Так начался разговор. А продолжался он долго-долго. Он рассказывал о своей профессии, о своем детстве, о городе Владивостоке, где прожил несколько лет, о китайской поэзии, о Маяковском, о разведении кактусов, об аэронавтах, о героях Заполярья, о Бетховене, о Ромен Роллане… Он читал стихи Блока и каких-то совсем незнакомых поэтов. Он читал стихи Киплинга о Маугли:
Неужели я женщиной был рожден и ел из отцовской руки?

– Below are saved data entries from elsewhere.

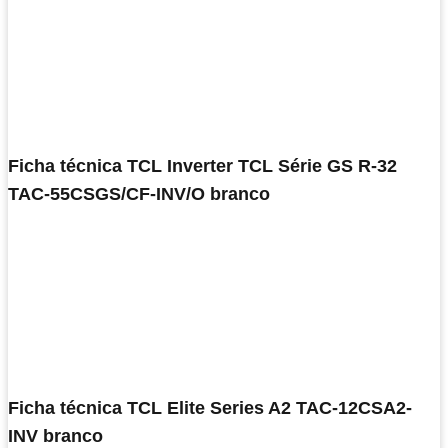
Ficha técnica TCL Inverter TCL Série GS R-32
TAC-55CSGS/CF-INV/O branco
Ficha técnica TCL Elite Series A2 TAC-12CSA2-
INV branco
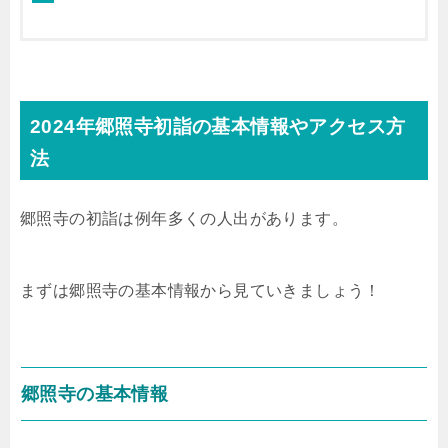
2024年郷照寺初詣の基本情報やアクセス方
法
郷照寺の初詣は例年多くの人出があります。
まずは郷照寺の基本情報から見ていきましょう！
郷照寺の基本情報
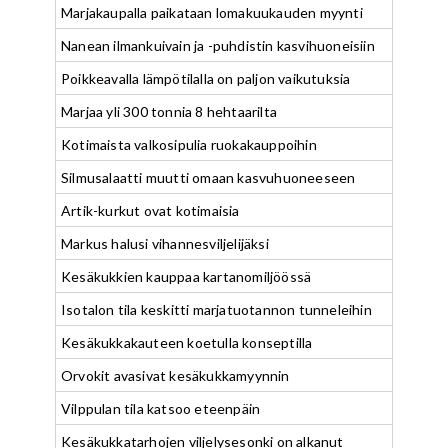
Marjakaupalla paikataan lomakuukauden myynti
Nanean ilmankuivain ja -puhdistin kasvihuoneisiin
Poikkeavalla lämpötilalla on paljon vaikutuksia
Marjaa yli 300 tonnia 8 hehtaarilta
Kotimaista valkosipulia ruokakauppoihin
Silmusalaatti muutti omaan kasvuhuoneeseen
Artik-kurkut ovat kotimaisia
Markus halusi vihannesviljelijäksi
Kesäkukkien kauppaa kartanomiljöössä
Isotalon tila keskitti marjatuotannon tunneleihin
Kesäkukkakauteen koetulla konseptilla
Orvokit avasivat kesäkukkamyynnin
Vilppulan tila katsoo eteenpäin
Kesäkukkatarhojen viljelysesonki on alkanut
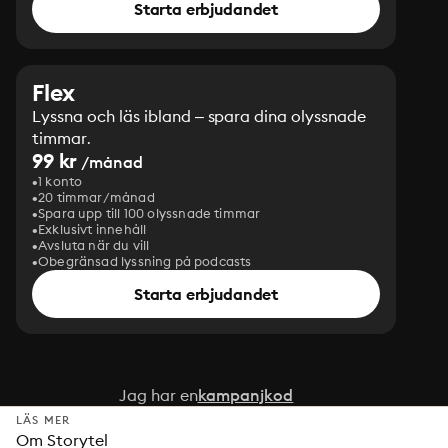
Starta erbjudandet
Flex
Lyssna och läs ibland – spara dina olyssnade
timmar.
99 kr
/månad
1 konto
20 timmar/månad
Spara upp till 100 olyssnade timmar
Exklusivt innehåll
Avsluta när du vill
Obegränsad lyssning på podcasts
Starta erbjudandet
Jag har en
kampanjkod
LÄS MER
Om Storytel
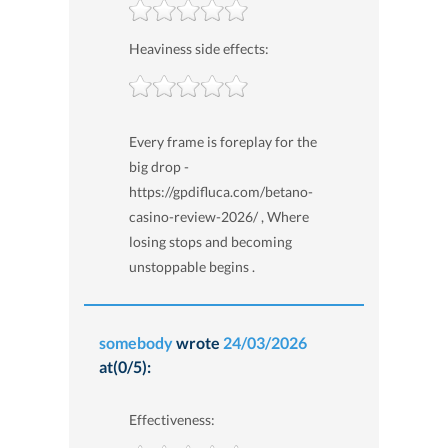
Heaviness side effects:
Every frame is foreplay for the
big drop -
https://gpdifluca.com/betano-
casino-review-2026/ , Where
losing stops and becoming
unstoppable begins .
somebody
wrote
24/03/2026
at(0/5):
Effectiveness:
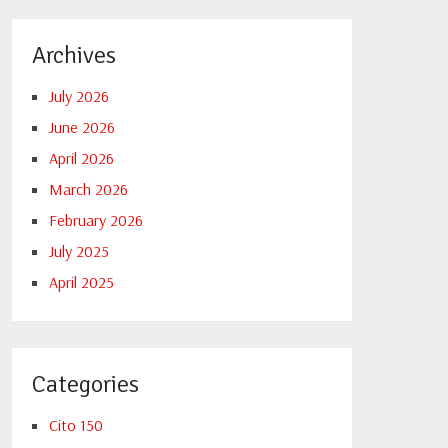
Archives
July 2026
June 2026
April 2026
March 2026
February 2026
July 2025
April 2025
Categories
Cito 150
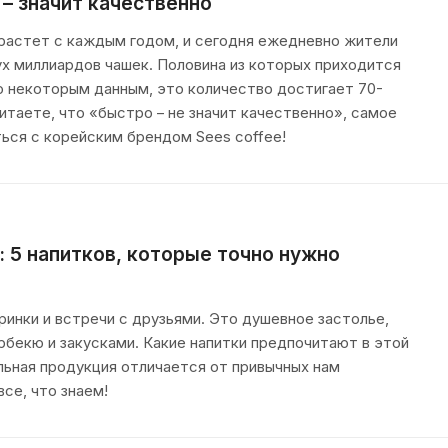
 – значит качественно
растет с каждым годом, и сегодня ежедневно жители
х миллиардов чашек. Половина из которых приходится
по некоторым данным, это количество достигает 70-
итаете, что «быстро – не значит качественно», самое
ься с корейским брендом Sees coffeе!
: 5 напитков, которые точно нужно
инки и встречи с друзьями. Это душевное застолье,
рбекю и закусками. Какие напитки предпочитают в этой
льная продукция отличается от привычных нам
се, что знаем!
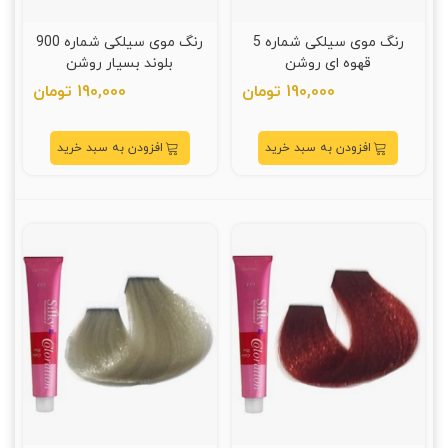
رنگ موی سیلکی شماره 5
رنگ موی سیلکی شماره 900
قهوه ای روشن
بلوند بسیار روشن
190,000 تومان
190,000 تومان
افزودن به سبد خرید
افزودن به سبد خرید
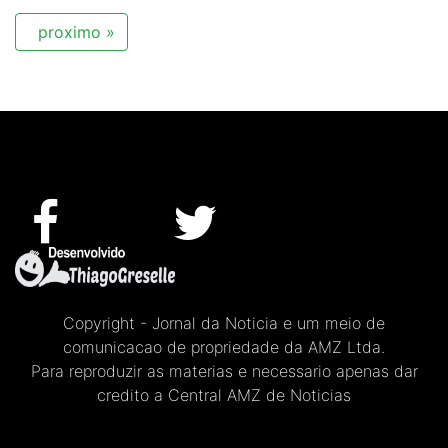
proximo »
Copyright - Jornal da Noticia e um meio de
comunicacao de propriedade da AMZ Ltda.
Para reproduzir as materias e necessario apenas dar
credito a Central AMZ de Noticias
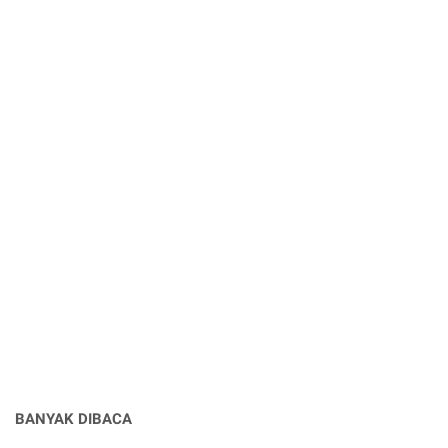
BANYAK DIBACA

Мне снилось, что окружали меня сверкающие клыки…
Неужели я женщиной был рожден и знал материнскую грудь…
В первый же вечер он с какой-то тревожной поспешностью рассказал Маше о том, что семь лет назад был исключен из комсомола за потерю бдительности. Это было еще в школе. Он дружил с пареньком, отец которого оказался каким-то мерзавцем, бывшим троцкистом или эсером.